When I was in Columbia to promote my book, I arranged to meet with the three lawyers who represented Gail Cutro at her first trial. After a few rounds of email, we agreed to meet in a downtown bar on Sunday afternoon.

I didn’t know what to expect. I hadn’t spoken to them in many years. And I had no reason to believe any of them had thought much about me during that time. But I had spent lots of hours thinking about Lisa McPherson, Wes Kirkland and Thom Neal. (You can see them together in court in the In Good Hands  Photo Gallery.)

I had listened to their voices, read transcripts and notes from our interviews, and, of course, pored over trial transcripts and legal briefs. And I’d spent quite a bit of time working to make my descriptions of them accurate.

It’s one of the things that I treasure about journalism. We spend way more time with our sources than they will ever know. But it’s not that often that we publish a book after many years and then have an opportunity to sit down with them again.

I wondered if they’d seen my book. And if they had, how they felt.

It took a few minutes before we had all assembled. Lisa was there first. I was wandering around to see if I recognized anyone when Thom Neal came up to me and called to Lisa to join us. Wes ambled in a few minutes later.

It didn’t take long to break the ice. In fact, I’d say there was no more frost than you’d expect there to be in a South Carolina September.

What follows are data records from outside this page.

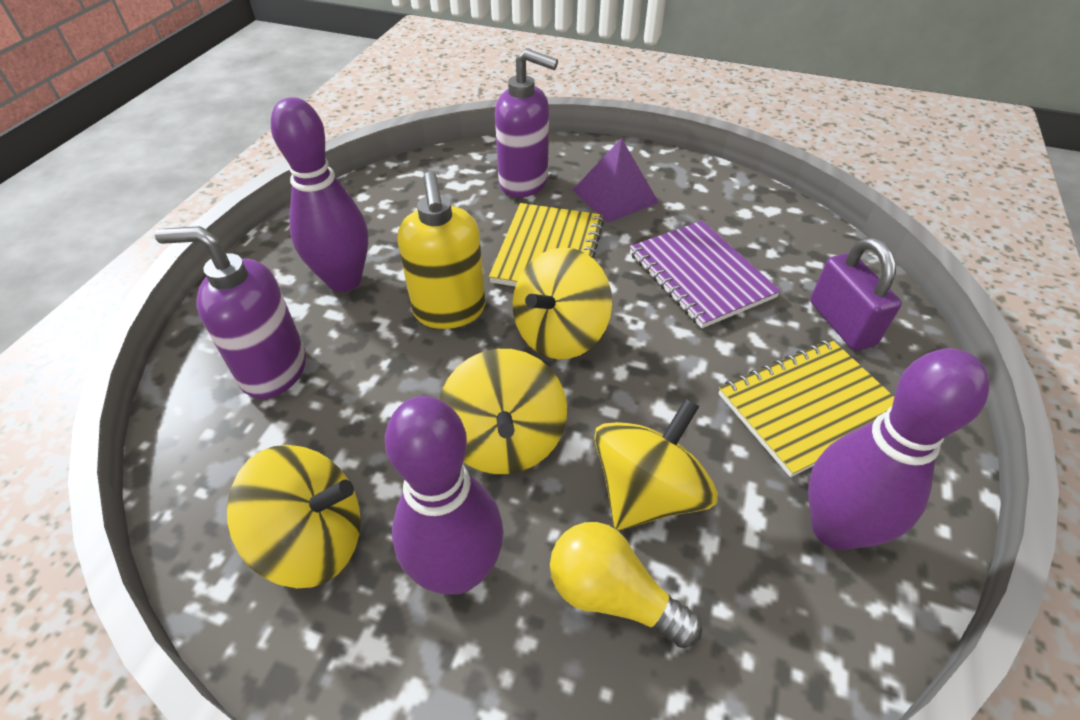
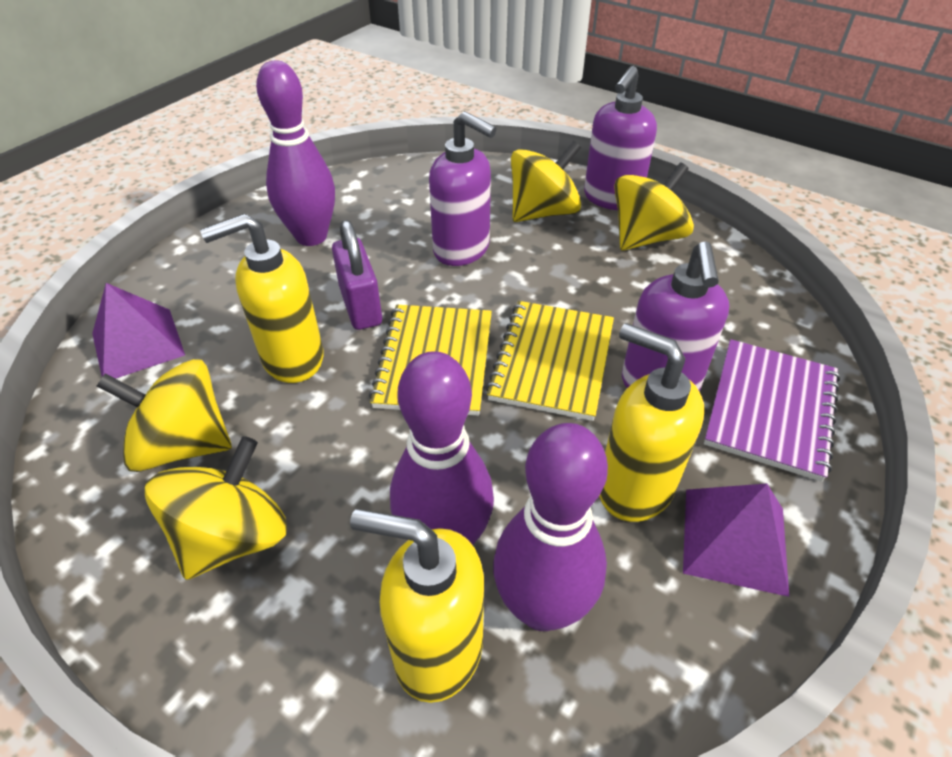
purple pyramid: 1 -> 2
purple soap dispenser: 2 -> 3
yellow light bulb: 1 -> 0
yellow soap dispenser: 1 -> 3

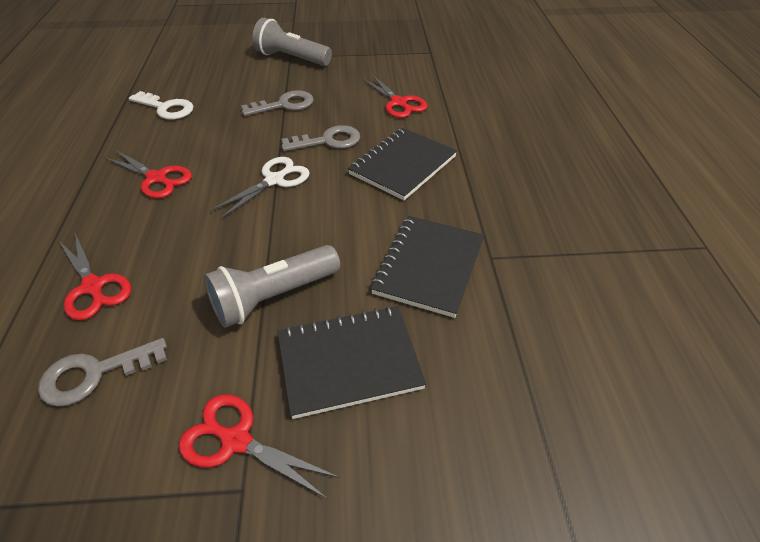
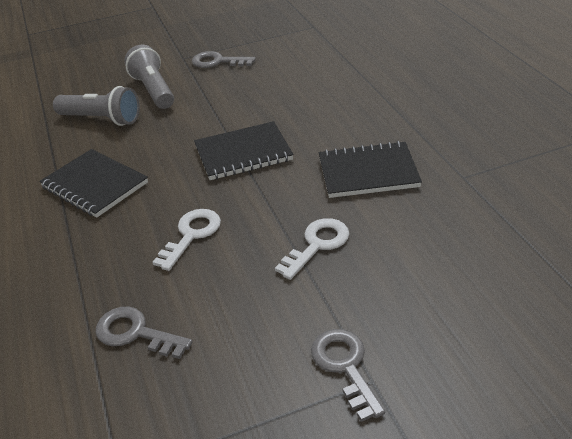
red scissors: 4 -> 0
white key: 1 -> 2
white scissors: 1 -> 0

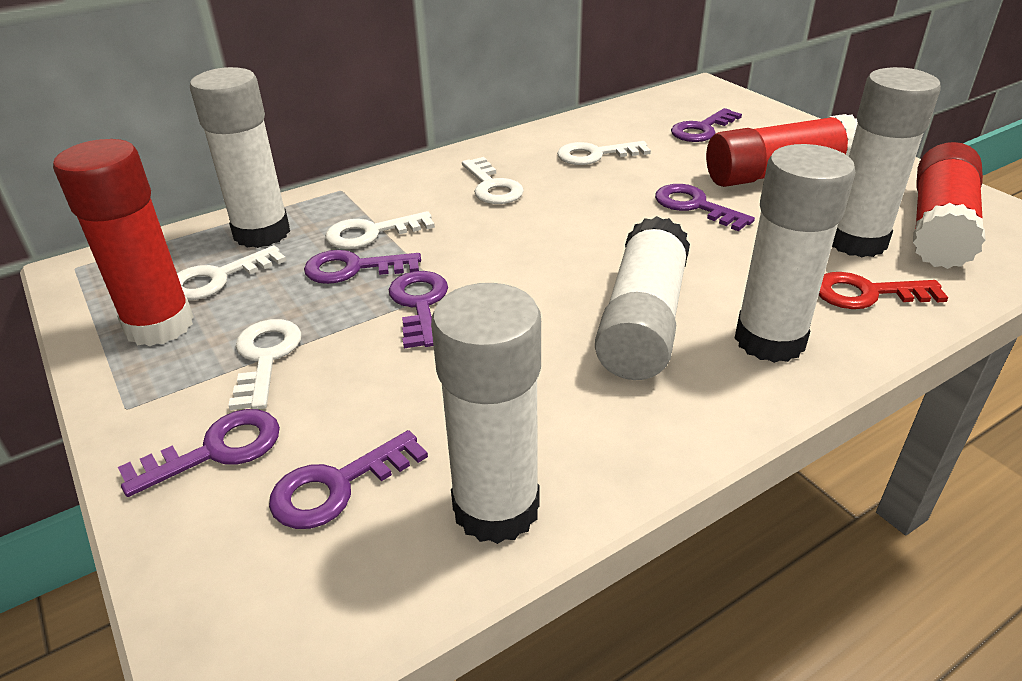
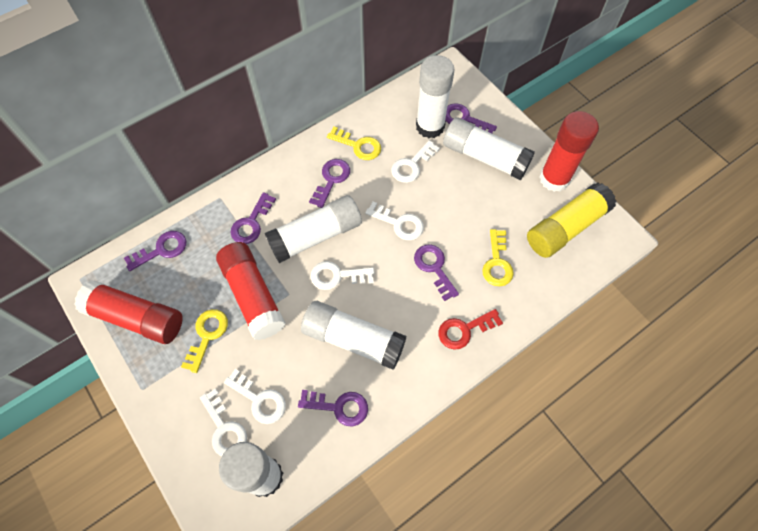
yellow glue stick: 0 -> 1
yellow key: 0 -> 3

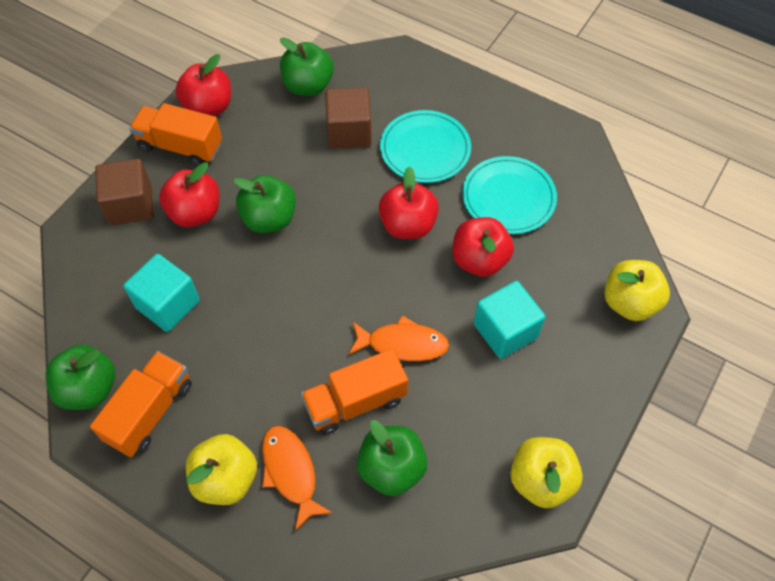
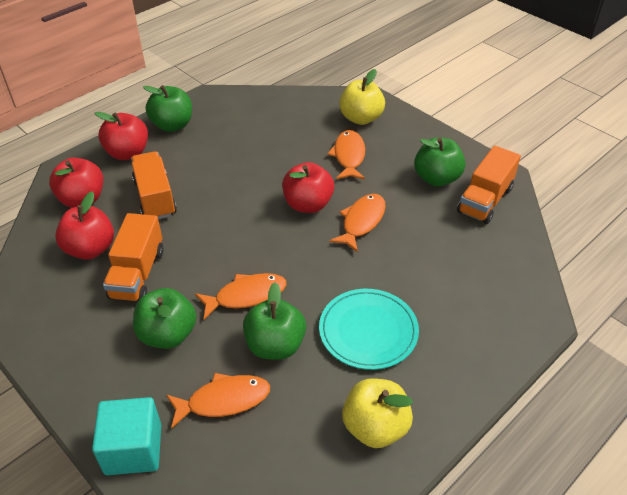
brown cube: 2 -> 0
orange fish: 2 -> 4
turquoise cube: 2 -> 1
turquoise plate: 2 -> 1
yellow apple: 3 -> 2

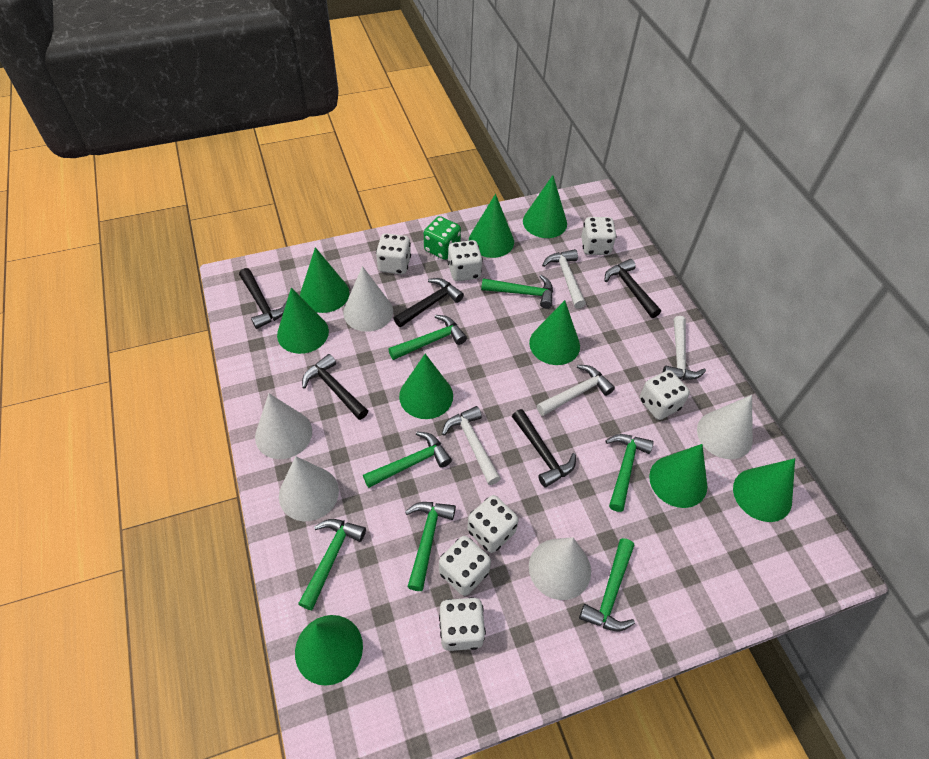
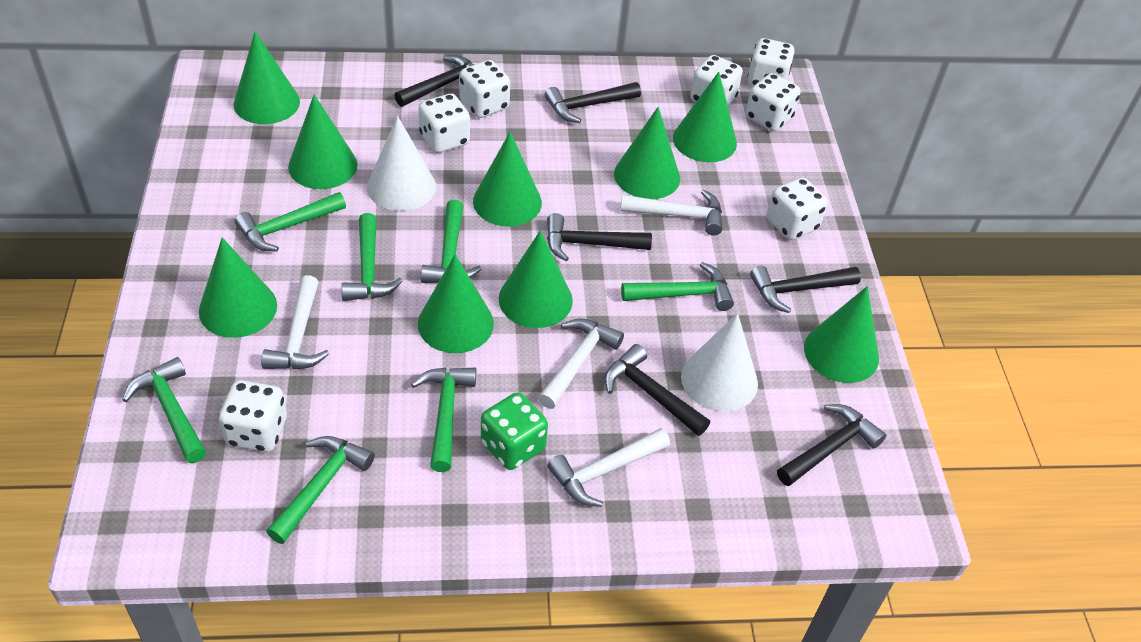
black hammer: 5 -> 6
white cone: 5 -> 2

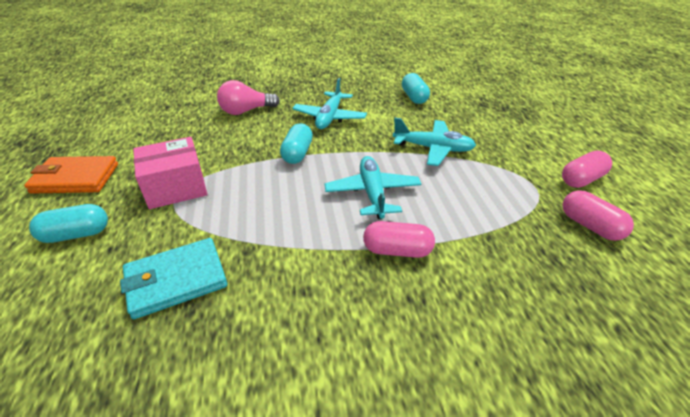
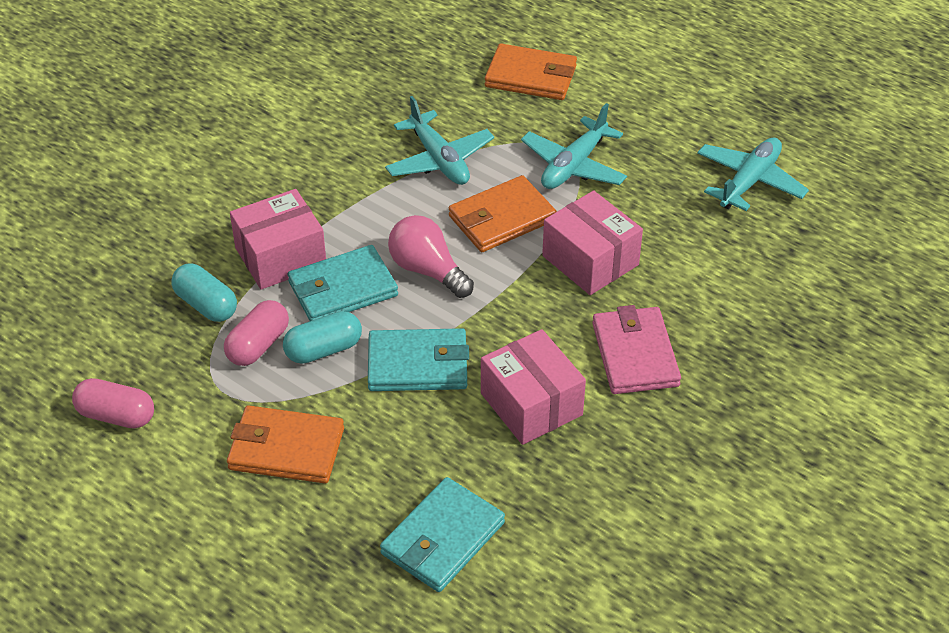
orange wallet: 1 -> 3
pink box: 1 -> 3
pink capsule: 3 -> 2
pink wallet: 0 -> 1
turquoise capsule: 3 -> 2
turquoise wallet: 1 -> 3

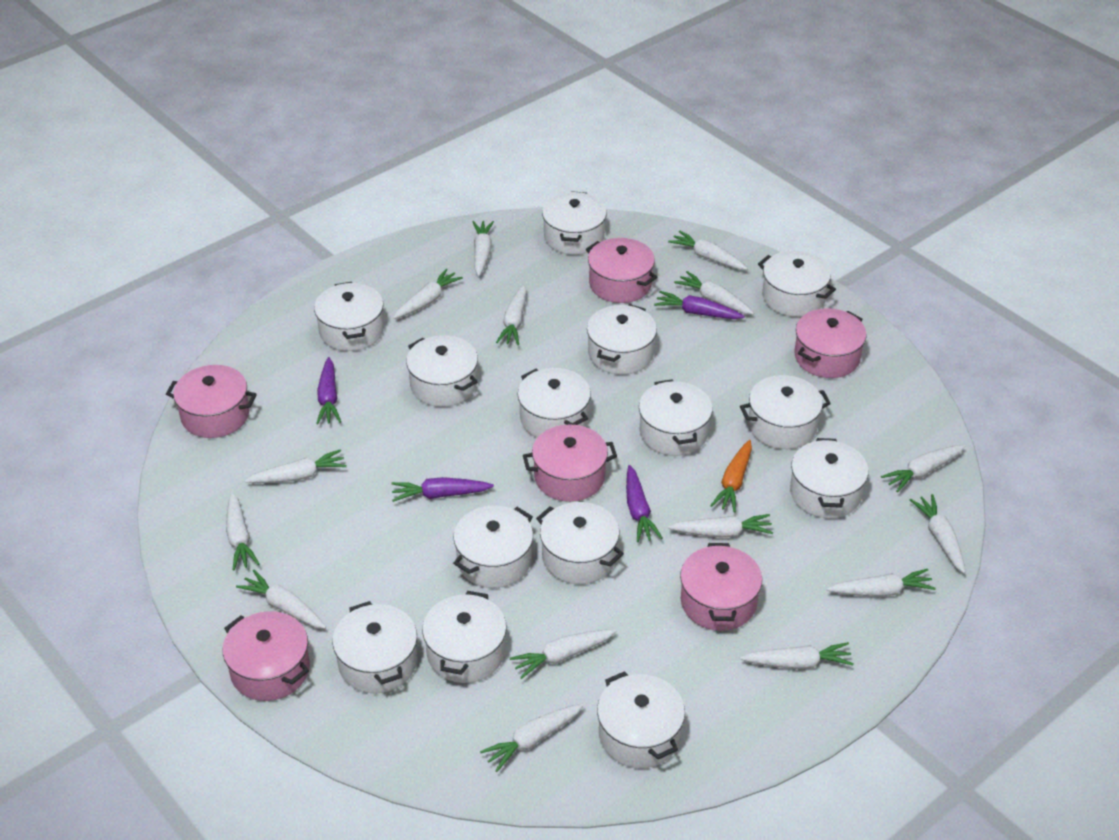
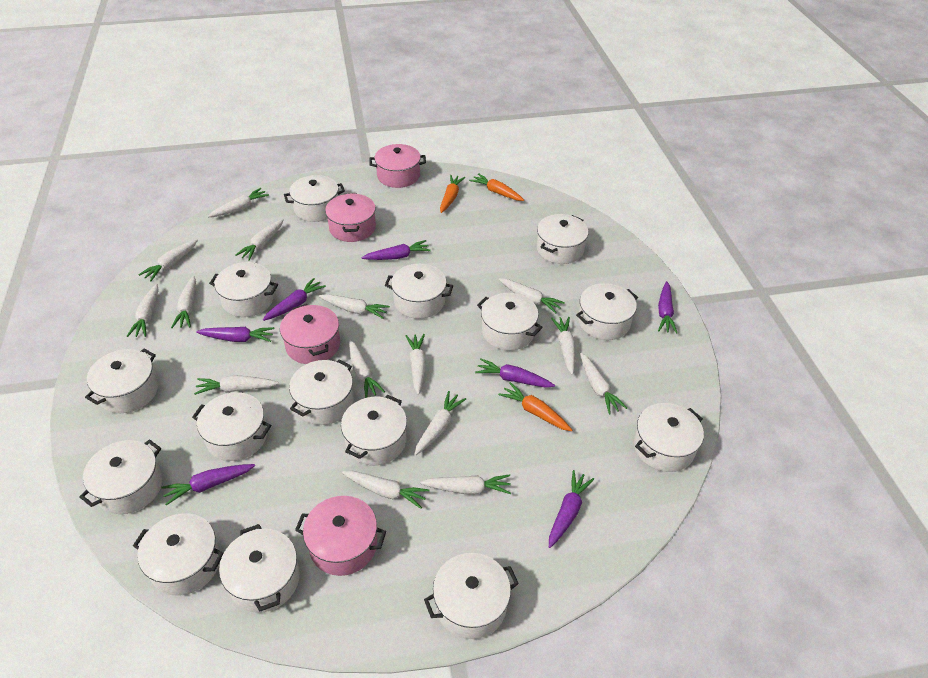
orange carrot: 1 -> 3
pink pot: 6 -> 4
purple carrot: 4 -> 7
white pot: 14 -> 15

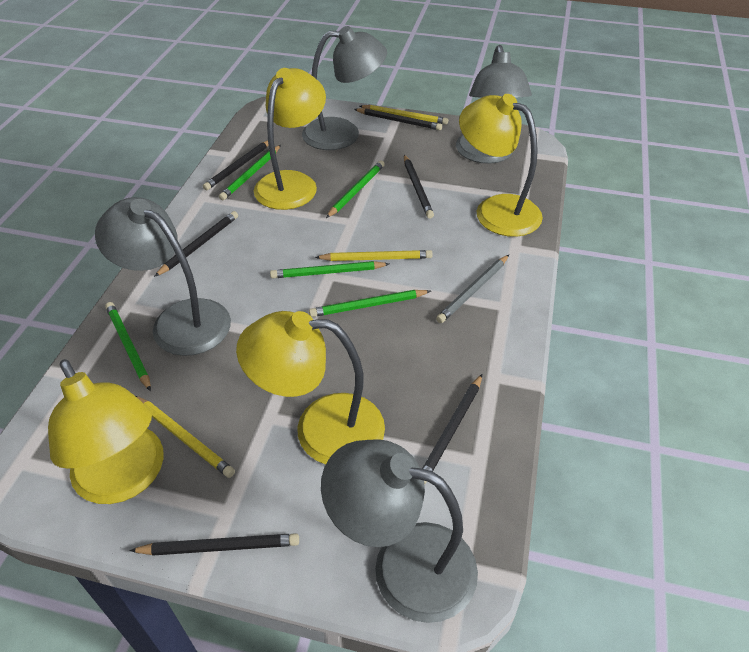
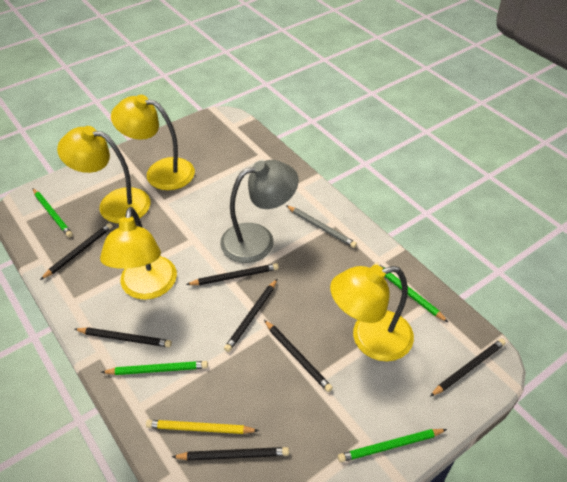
black pencil: 6 -> 7
green pencil: 5 -> 4
grey lamp: 4 -> 1
yellow pencil: 3 -> 1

It probably helped a lot that Thom and Lisa had read my book and had lots of positive things to say. In fact, one of them had already written a laudatory review on Amazon. They didn’t love everything I wrote, they acknowledged, but they said they found my reporting accurate and fair.

Wes had not read it yet. But he swore he’d bought it, and he was pretty sure it was either on his phone or available to be downloaded there. The problem was that his kids had messed with his passwords, he explained, and he needed their help to gain access.

We all laughed, but it wasn’t the first or last time eager would-be readers told me they needed the help of their children to figure out how to get hold of my eBook. That was why I wrote that blog post about electronic books while I was down there.

Our conversation wasn’t all light banter. It was quite clear that Lisa and Thom still felt very strongly about the case. Lisa had brought a letter with her that Gail had sent her from prison. Thom talked about the ways the Cutro case had permanently changed him—confirming some of the things I’d written. Wes was the least changed, as had been apparent even back then. In fact, aside from gray hair, he was also the least changed physically.

Thom and Lisa asked a few questions prompted by the book. Some probed the circumstances of conversations I’d quoted. But there was no trace of anger or bitterness. It was more like veterans reminiscing about their time in the trenches.

About an hour after we’d started, Catherine Maier’s lawyer walked in and joined us. Maier’s son was one of the three children Gail Cutro was accused of harming. He was the baby who lived, and his mother was a key witness in the trial. Wes Kirkland, in fact, conducted a withering cross-examination of her.

Her lawyer’s name was Jay Elliott, and he knew my companions well. I don’t think an observer could have guessed that he was joining three lawyers whose views of a bitterly fought case were radically different from his own.

We could have been five college friends having a few drinks and talking about the old days at school.